Instructions to follow —
Output the records exactly, and drop each picture.

Dataset records —
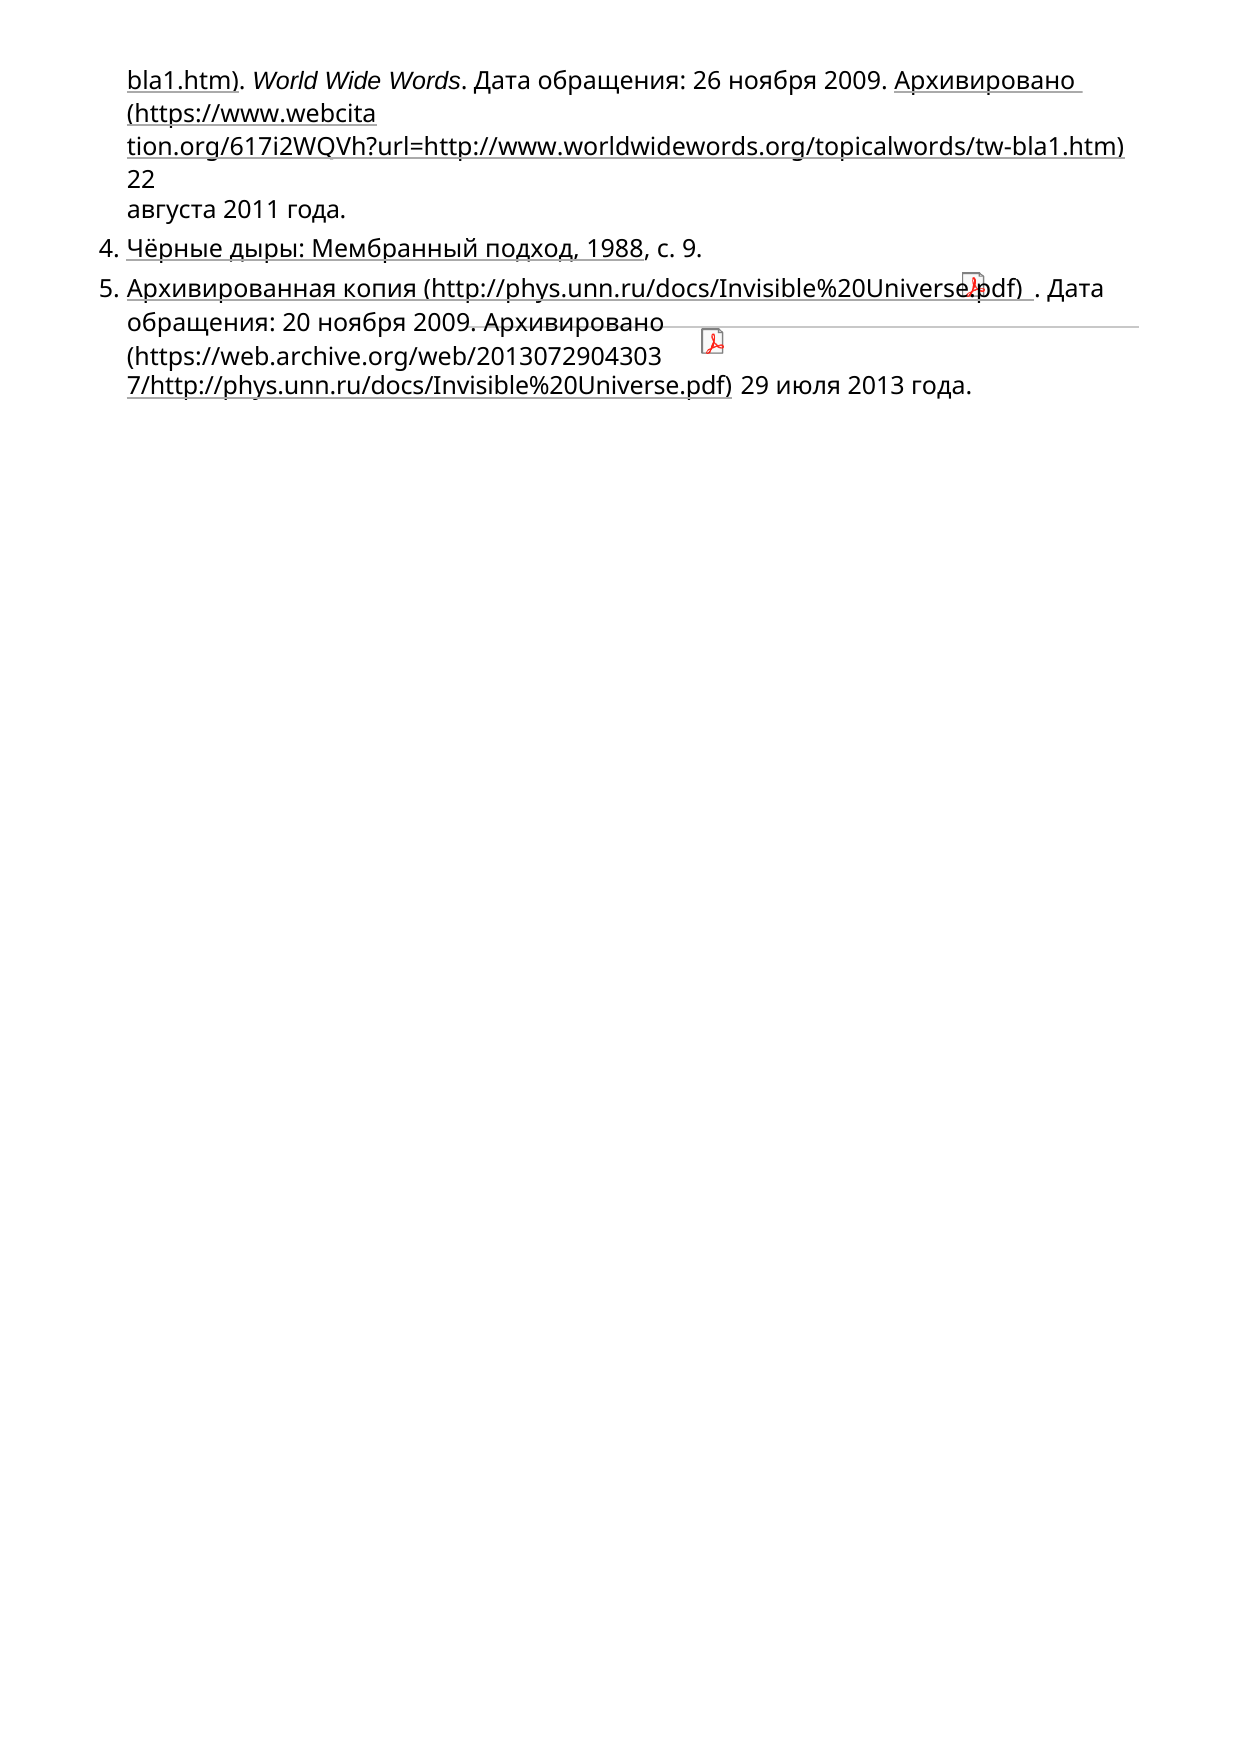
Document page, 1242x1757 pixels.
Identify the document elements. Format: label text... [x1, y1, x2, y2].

list Архивированная копия (http://phys.unn.ru/docs/Invisible%20Universe.pdf) . Дата обращения: 20 ноября 2009. Архивировано (https://web.archive.org/web/2013072904303 [99, 270, 1140, 372]
text августа 2011 года. [127, 196, 1153, 224]
text 7/http://phys.unn.ru/docs/Invisible%20Universe.pdf) 29 июля 2013 года. [127, 372, 1153, 400]
list Чёрные дыры: Мембранный подход, 1988, с. 9. [99, 230, 1153, 264]
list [99, 62, 1152, 196]
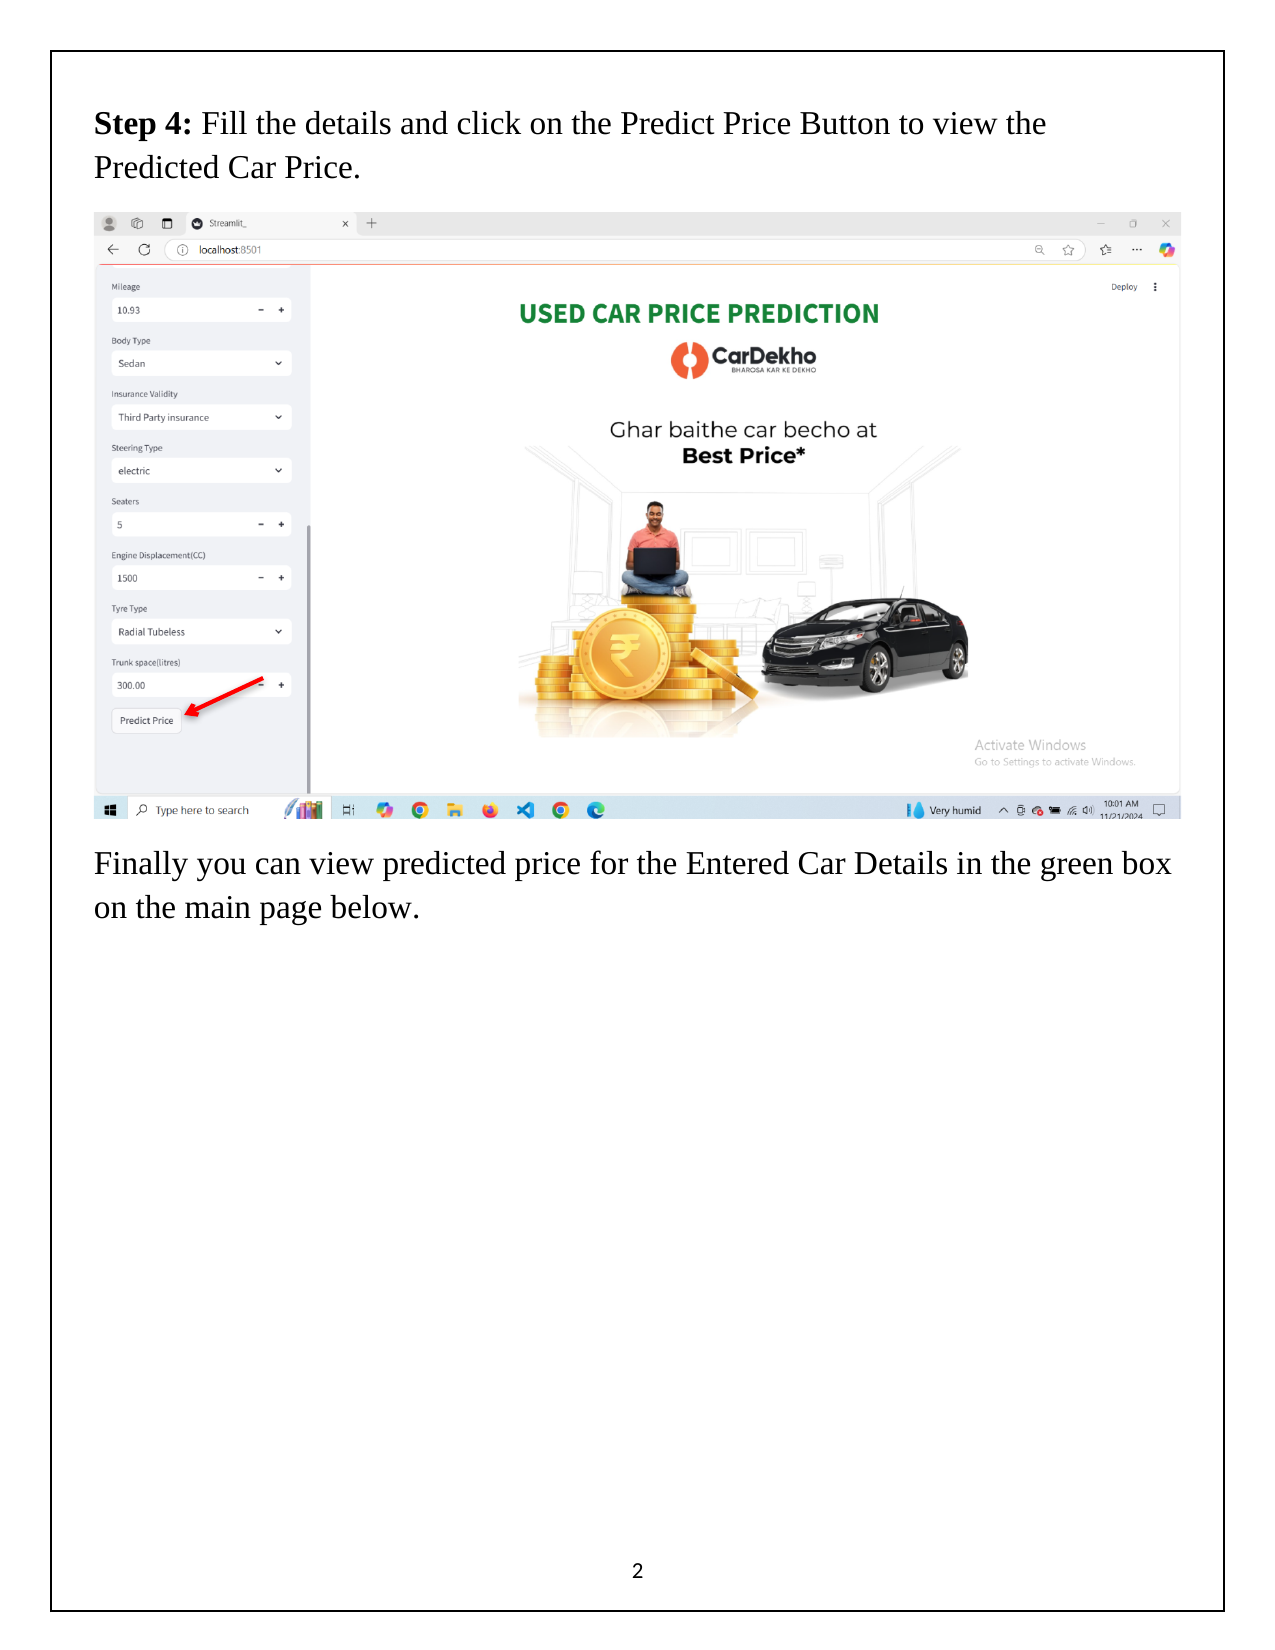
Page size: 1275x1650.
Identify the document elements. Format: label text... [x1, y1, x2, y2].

text Finally you can view predicted price for the Entered Car Details in the green box on the main page below. [94, 843, 1181, 926]
text Step 4: Fill the details and click on the Predict Price Button to view the Predicted Car Price. [94, 103, 1181, 186]
picture [93, 212, 1182, 819]
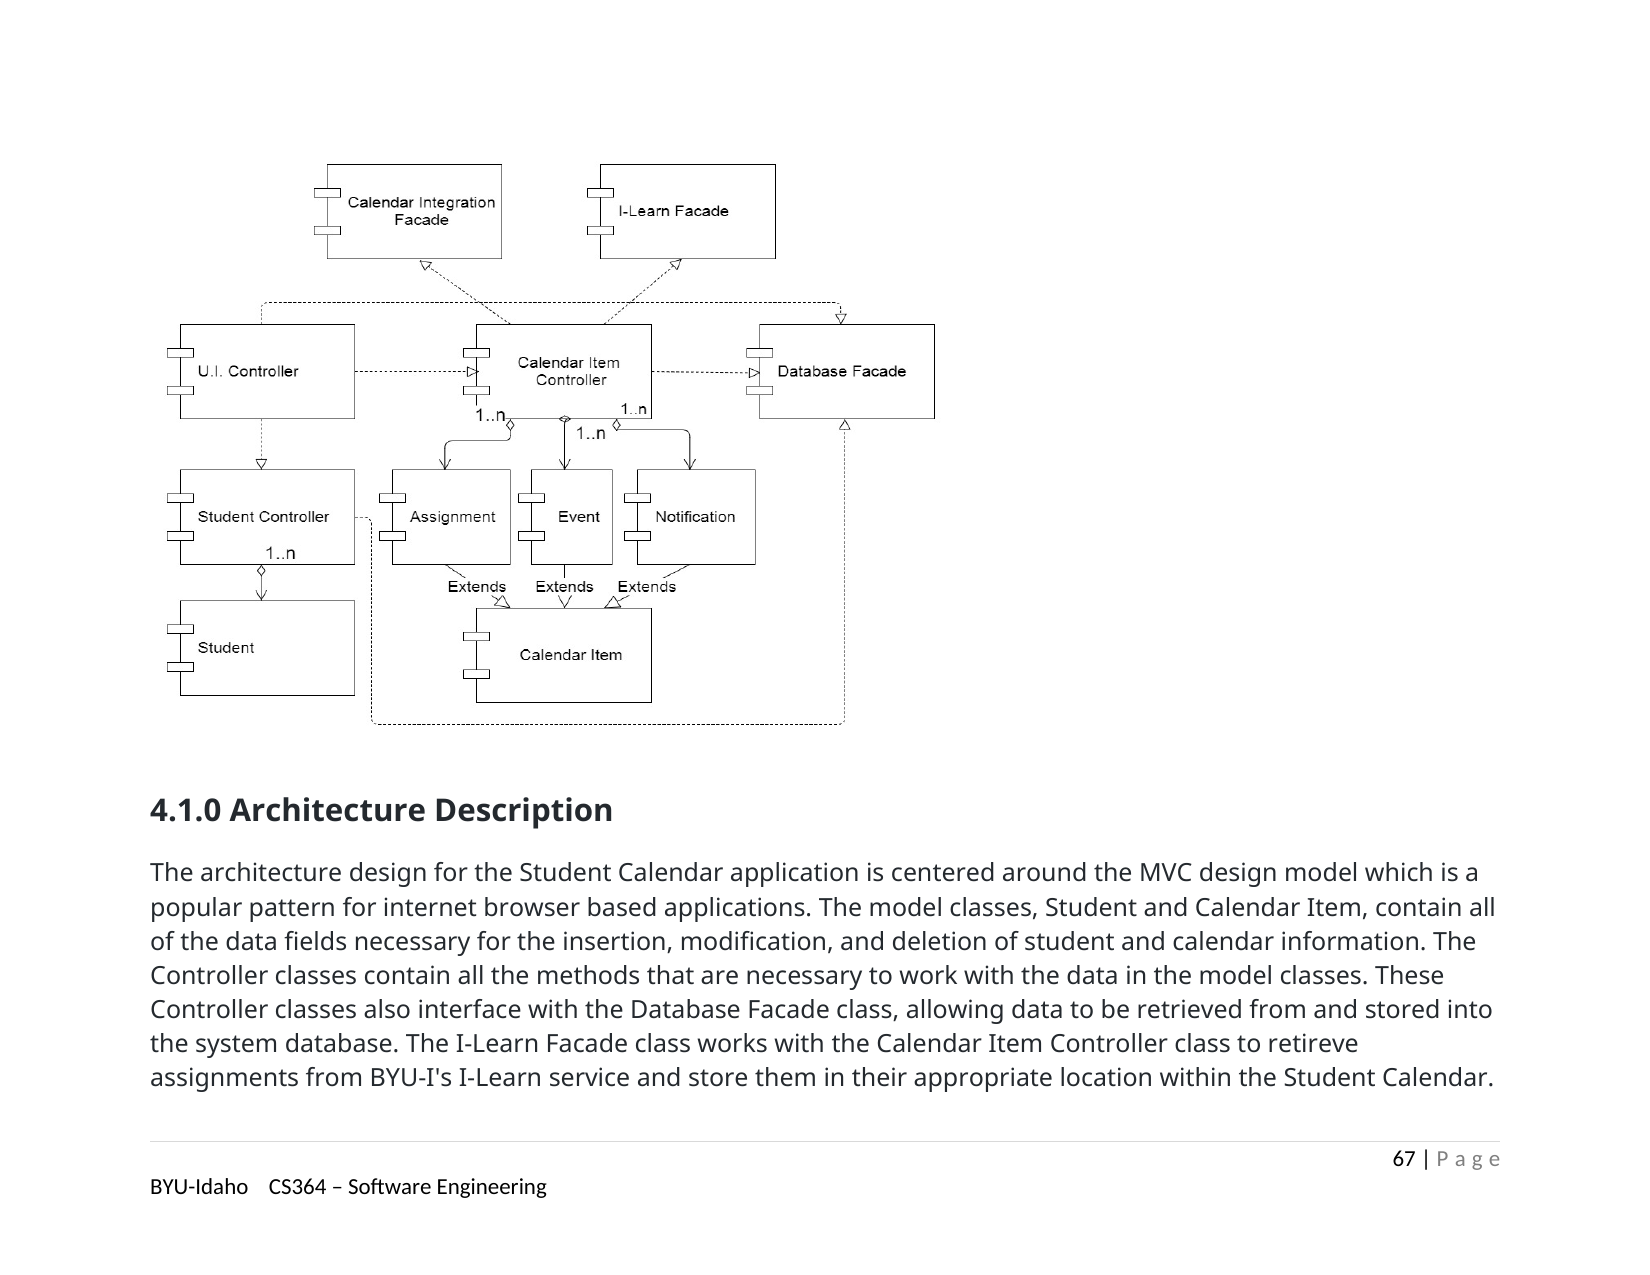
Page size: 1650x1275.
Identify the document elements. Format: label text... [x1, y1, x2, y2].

picture [150, 150, 951, 750]
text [150, 855, 1500, 1093]
subtitle 4.1.0 Architecture Description [150, 787, 1500, 830]
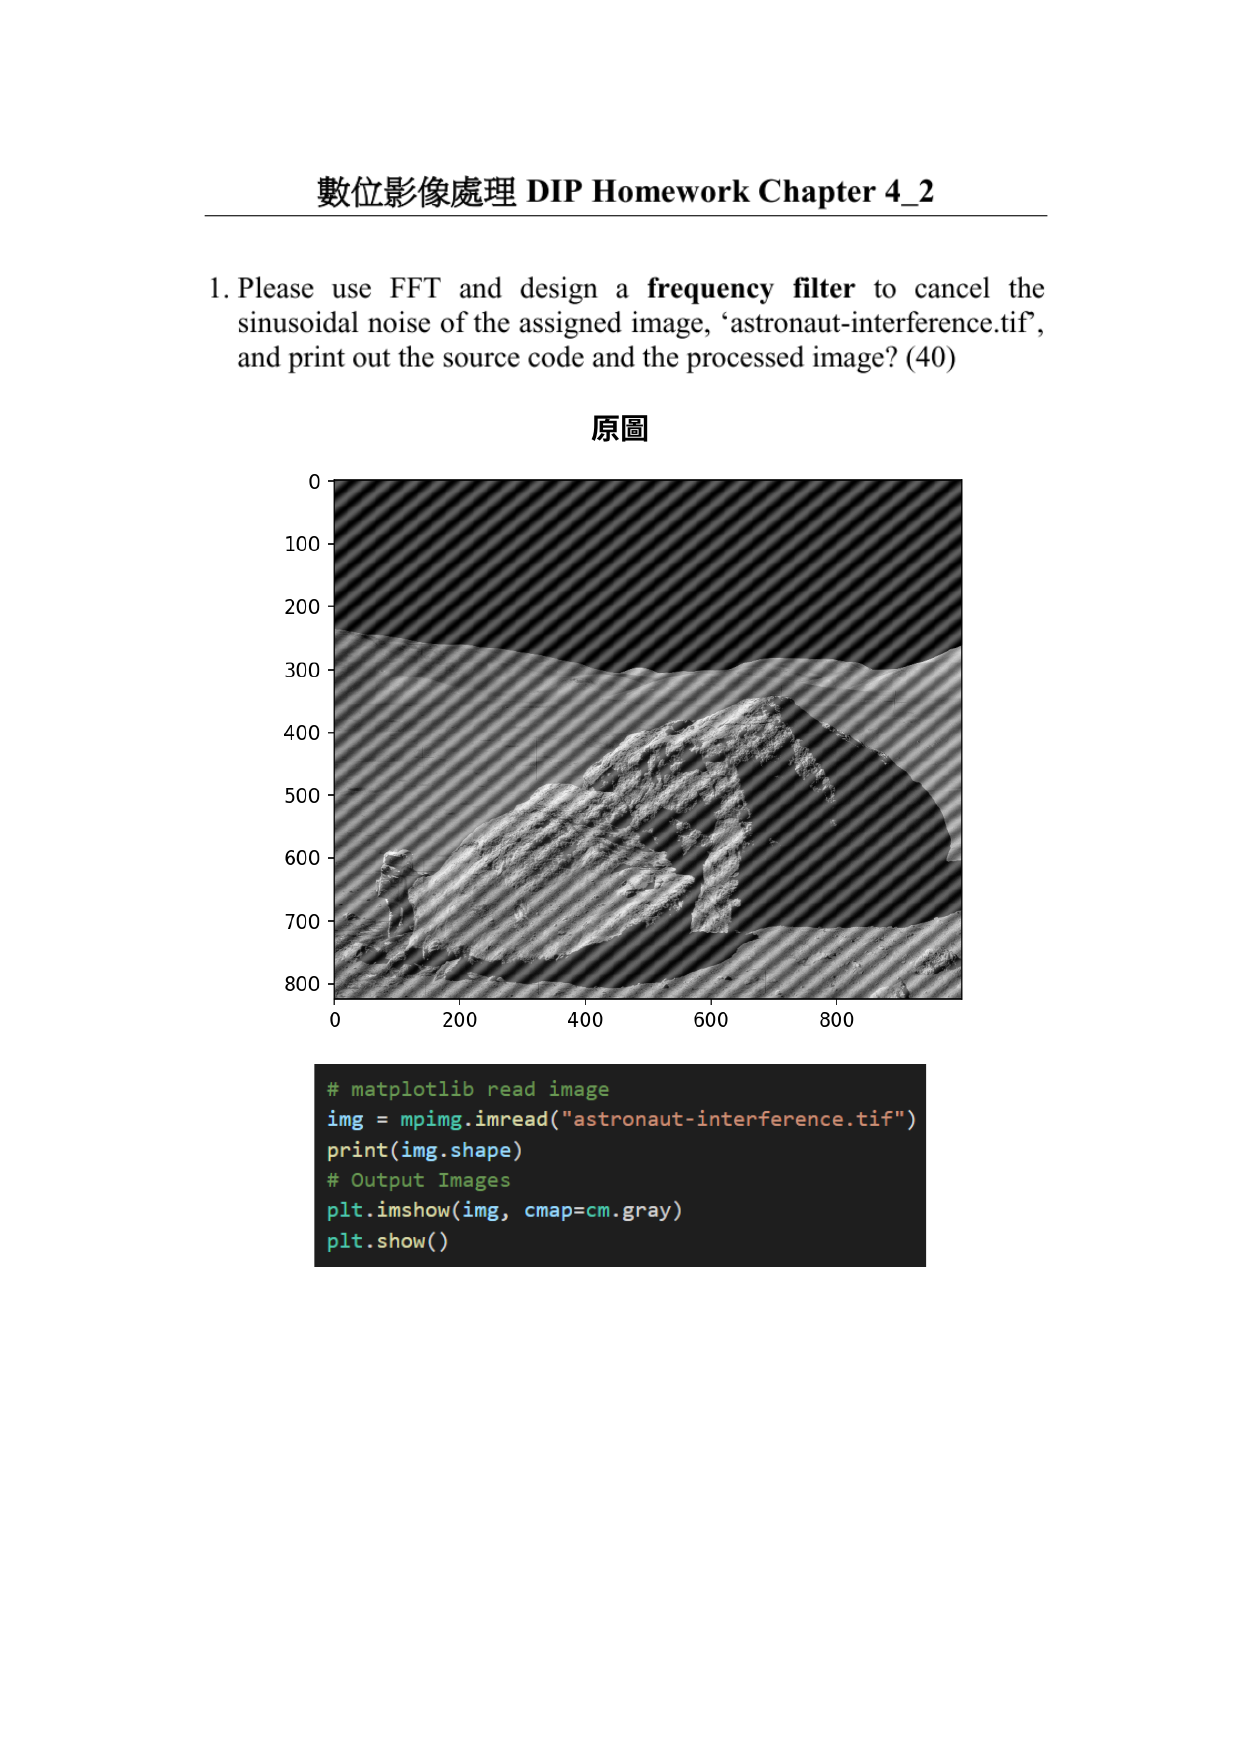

Response for this exercise —
Document page, 1242x1757 pixels.
Identify the document elements. Format: label text... [x1, y1, x2, y2].

list Архивированная копия (http://phys.unn.ru/docs/Invisible%20Universe.pdf) . Дата обращения: 20 ноября 2009. Архивировано (https://web.archive.org/web/2013072904303 [99, 270, 1140, 372]
text августа 2011 года. [127, 196, 1153, 224]
text 7/http://phys.unn.ru/docs/Invisible%20Universe.pdf) 29 июля 2013 года. [127, 372, 1153, 400]
list Чёрные дыры: Мембранный подход, 1988, с. 9. [99, 230, 1153, 264]
list [99, 62, 1152, 196]
Page size: 1275x1650.
Identify the document elements. Format: label text... [x1, y1, x2, y2].

text Finally you can view predicted price for the Entered Car Details in the green box on the main page below. [94, 843, 1181, 926]
text Step 4: Fill the details and click on the Predict Price Button to view the Predicted Car Price. [94, 103, 1181, 186]
picture [93, 212, 1182, 819]
Page size: 1650x1275.
Identify the document elements. Format: label text... [x1, y1, x2, y2].

picture [150, 150, 951, 750]
text [150, 855, 1500, 1093]
subtitle 4.1.0 Architecture Description [150, 787, 1500, 830]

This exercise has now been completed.